■ What to produce
From the line that contains "Molière 69006 Lyon et la" to the last line of the records below, retype each line exactly; leave out everything else.

■ Data
------------------------------
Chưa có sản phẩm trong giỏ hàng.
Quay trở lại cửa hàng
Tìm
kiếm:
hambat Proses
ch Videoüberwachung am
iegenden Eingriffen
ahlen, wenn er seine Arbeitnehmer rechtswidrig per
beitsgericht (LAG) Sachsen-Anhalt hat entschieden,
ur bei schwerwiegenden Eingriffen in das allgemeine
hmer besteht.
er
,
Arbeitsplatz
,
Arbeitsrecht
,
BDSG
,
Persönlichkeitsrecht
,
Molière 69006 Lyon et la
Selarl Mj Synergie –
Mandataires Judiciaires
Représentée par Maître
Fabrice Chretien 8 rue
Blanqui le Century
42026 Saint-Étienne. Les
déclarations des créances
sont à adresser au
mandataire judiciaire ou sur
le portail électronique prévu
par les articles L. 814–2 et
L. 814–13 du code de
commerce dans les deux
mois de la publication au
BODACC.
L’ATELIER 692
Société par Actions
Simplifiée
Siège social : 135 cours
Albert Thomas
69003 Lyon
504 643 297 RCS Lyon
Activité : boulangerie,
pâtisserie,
------------------------------
■ Output of the task
Molière 69006 Lyon et la
Selarl Mj Synergie –
Mandataires Judiciaires
Représentée par Maître
Fabrice Chretien 8 rue
Blanqui le Century
42026 Saint-Étienne. Les
déclarations des créances
sont à adresser au
mandataire judiciaire ou sur
le portail électronique prévu
par les articles L. 814–2 et
L. 814–13 du code de
commerce dans les deux
mois de la publication au
BODACC.
L’ATELIER 692
Société par Actions
Simplifiée
Siège social : 135 cours
Albert Thomas
69003 Lyon
504 643 297 RCS Lyon
Activité : boulangerie,
pâtisserie,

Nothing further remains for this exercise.